Supplied passage:
^^^^

Home Performance Guide

Performance Optimization

Levython is designed for high performance with JIT compilation, optimized memory layout, and zero-overhead abstractions.

Benchmarks

Performance comparison with other interpreted languages:

Benchmark	Levython	Python 3.11	Node.js 20	Ruby 3.2
Fibonacci (n=35)	0.45s	3.2s	0.8s	5.1s
List operations (1M)	0.12s	0.68s	0.25s	1.2s
String concat (100K)	0.08s	0.45s	0.15s	0.92s
Startup time	8ms	35ms	65ms	125ms

JIT Compilation

Levython uses Just-In-Time compilation for hot code paths:

How JIT Works

Bytecode Interpretation: Code starts in interpreted mode
Hot Path Detection: Frequently called functions identified
Native Compilation: JIT compiles to x86-64 machine code
Execution: Subsequent calls run native code directly

# This function will be JIT compiled after ~100 calls
fun factorial(n)
    if n <= 1 then
        return 1
    end
    return n * factorial(n - 1)
end

# First 100 calls: interpreted (~2.5s total)
# Remaining calls: JIT compiled (~0.3s total)
for i in range(0, 10000) do
    factorial(20)
end

Optimization Techniques

1. Use Local Variables

Local variable access is faster than global lookups:

# Slower - global lookup each iteration
for i in range(0, 1000000) do
    result <- math.sqrt(i)
end

# Faster - cache in local variable
sqrt <- math.sqrt
for i in range(0, 1000000) do
    result <- sqrt(i)
end

2. Avoid Repeated Calculations

# Slower - recalculate every iteration
for i in range(0, len(items)) do
    process(items[i])
end

# Faster - calculate once
n <- len(items)
for i in range(0, n) do
    process(items[i])
end

3. Use List Comprehensions

# Slower - multiple append operations
result <- []
for i in range(0, 1000) do
    if i % 2 == 0 then
        append(result, i * 2)
    end
end

# Faster - optimized list building
result <- [i * 2 for i in range(0, 1000) if i % 2 == 0]

4. Preallocate Lists

# Slower - dynamic growth
data <- []
for i in range(0, 10000) do
    append(data, i)
end

# Faster - preallocate with known size
size <- 10000
data <- [0] * size
for i in range(0, size) do
    data[i] <- i
end

5. String Building

# Slower - creates new string each iteration
result <- ""

^^^^

Entries provided:
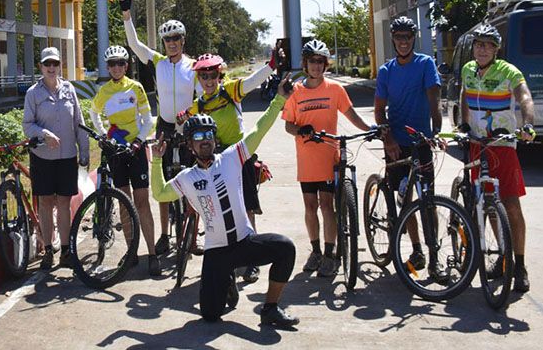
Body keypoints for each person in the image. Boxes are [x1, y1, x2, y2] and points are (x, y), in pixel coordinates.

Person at [150, 88, 301, 328]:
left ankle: (270, 308)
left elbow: (259, 129)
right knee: (211, 315)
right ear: (190, 146)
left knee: (286, 249)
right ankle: (227, 278)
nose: (205, 139)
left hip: (244, 243)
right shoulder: (188, 177)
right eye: (198, 136)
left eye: (208, 133)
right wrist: (157, 160)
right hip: (217, 252)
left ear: (215, 138)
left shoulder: (232, 157)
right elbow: (159, 193)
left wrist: (279, 99)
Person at [282, 39, 375, 278]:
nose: (316, 66)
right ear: (306, 64)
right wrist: (300, 130)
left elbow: (351, 114)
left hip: (328, 157)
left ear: (325, 65)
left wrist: (369, 128)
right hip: (306, 158)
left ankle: (330, 253)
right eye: (312, 61)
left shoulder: (335, 89)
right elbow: (289, 126)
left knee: (327, 205)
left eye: (320, 62)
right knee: (310, 206)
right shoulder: (296, 92)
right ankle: (314, 251)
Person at [119, 0, 201, 255]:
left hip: (189, 127)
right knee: (164, 183)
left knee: (193, 182)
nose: (172, 43)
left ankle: (192, 238)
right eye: (168, 39)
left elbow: (203, 98)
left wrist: (190, 114)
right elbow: (134, 45)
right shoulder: (157, 62)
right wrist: (127, 13)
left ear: (183, 40)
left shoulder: (194, 67)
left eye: (176, 38)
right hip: (165, 127)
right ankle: (165, 235)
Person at [459, 22, 536, 293]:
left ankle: (520, 265)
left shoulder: (507, 71)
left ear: (495, 49)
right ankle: (503, 257)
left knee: (511, 205)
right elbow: (465, 96)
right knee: (486, 203)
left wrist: (527, 124)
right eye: (478, 45)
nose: (481, 49)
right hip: (477, 146)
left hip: (502, 145)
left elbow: (525, 97)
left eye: (487, 45)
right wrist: (463, 123)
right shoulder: (469, 70)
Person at [177, 52, 267, 283]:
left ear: (220, 75)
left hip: (238, 155)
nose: (208, 80)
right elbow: (186, 119)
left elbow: (252, 82)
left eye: (213, 75)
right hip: (214, 156)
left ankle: (252, 261)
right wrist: (180, 119)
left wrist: (272, 66)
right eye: (204, 76)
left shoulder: (230, 91)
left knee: (246, 206)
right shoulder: (200, 104)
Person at [373, 16, 443, 275]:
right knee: (404, 199)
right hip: (396, 144)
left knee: (428, 200)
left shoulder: (425, 64)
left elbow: (434, 101)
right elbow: (379, 111)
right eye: (399, 37)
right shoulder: (386, 71)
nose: (403, 42)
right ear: (393, 38)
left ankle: (434, 253)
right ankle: (416, 248)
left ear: (414, 38)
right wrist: (387, 138)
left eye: (408, 37)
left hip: (420, 141)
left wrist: (436, 130)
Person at [89, 44, 161, 276]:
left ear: (126, 66)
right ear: (108, 68)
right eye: (112, 64)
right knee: (124, 201)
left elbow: (148, 119)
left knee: (142, 202)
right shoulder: (104, 91)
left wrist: (139, 140)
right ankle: (131, 253)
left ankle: (151, 254)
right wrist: (103, 135)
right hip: (116, 150)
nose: (117, 68)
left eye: (121, 63)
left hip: (136, 149)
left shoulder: (135, 87)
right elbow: (93, 113)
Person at [23, 46, 90, 271]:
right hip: (42, 156)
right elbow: (27, 125)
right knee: (45, 202)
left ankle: (65, 250)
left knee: (63, 202)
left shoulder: (69, 89)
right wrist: (43, 134)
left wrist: (85, 151)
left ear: (60, 66)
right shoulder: (33, 93)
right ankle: (49, 250)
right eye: (47, 64)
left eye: (55, 64)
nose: (51, 68)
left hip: (67, 156)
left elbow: (78, 121)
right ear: (41, 67)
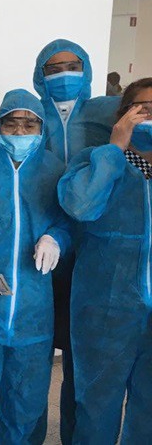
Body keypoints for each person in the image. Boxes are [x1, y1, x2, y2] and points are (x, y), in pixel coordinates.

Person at [0, 89, 71, 444]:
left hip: (34, 315)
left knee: (26, 403)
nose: (20, 131)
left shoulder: (55, 172)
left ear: (41, 128)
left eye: (29, 124)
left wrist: (55, 238)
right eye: (11, 123)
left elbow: (69, 221)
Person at [32, 39, 121, 444]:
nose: (63, 75)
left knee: (82, 362)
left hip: (99, 252)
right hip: (41, 251)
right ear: (40, 76)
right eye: (53, 69)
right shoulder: (30, 117)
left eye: (72, 66)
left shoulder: (106, 113)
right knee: (33, 357)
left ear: (86, 70)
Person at [58, 77, 152, 444]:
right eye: (143, 109)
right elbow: (81, 207)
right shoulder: (94, 161)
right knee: (97, 405)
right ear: (123, 114)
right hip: (105, 310)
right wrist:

^^^^

Rewrite this stretch of the Levython performance guide with "multiple append operations" changed to "repeated append calls": begin at the words "3. Use List" and stop after "append(result, i * 2)".

Response box:
3. Use List Comprehensions

# Slower - repeated append calls
result <- []
for i in range(0, 1000) do
    if i % 2 == 0 then
        append(result, i * 2)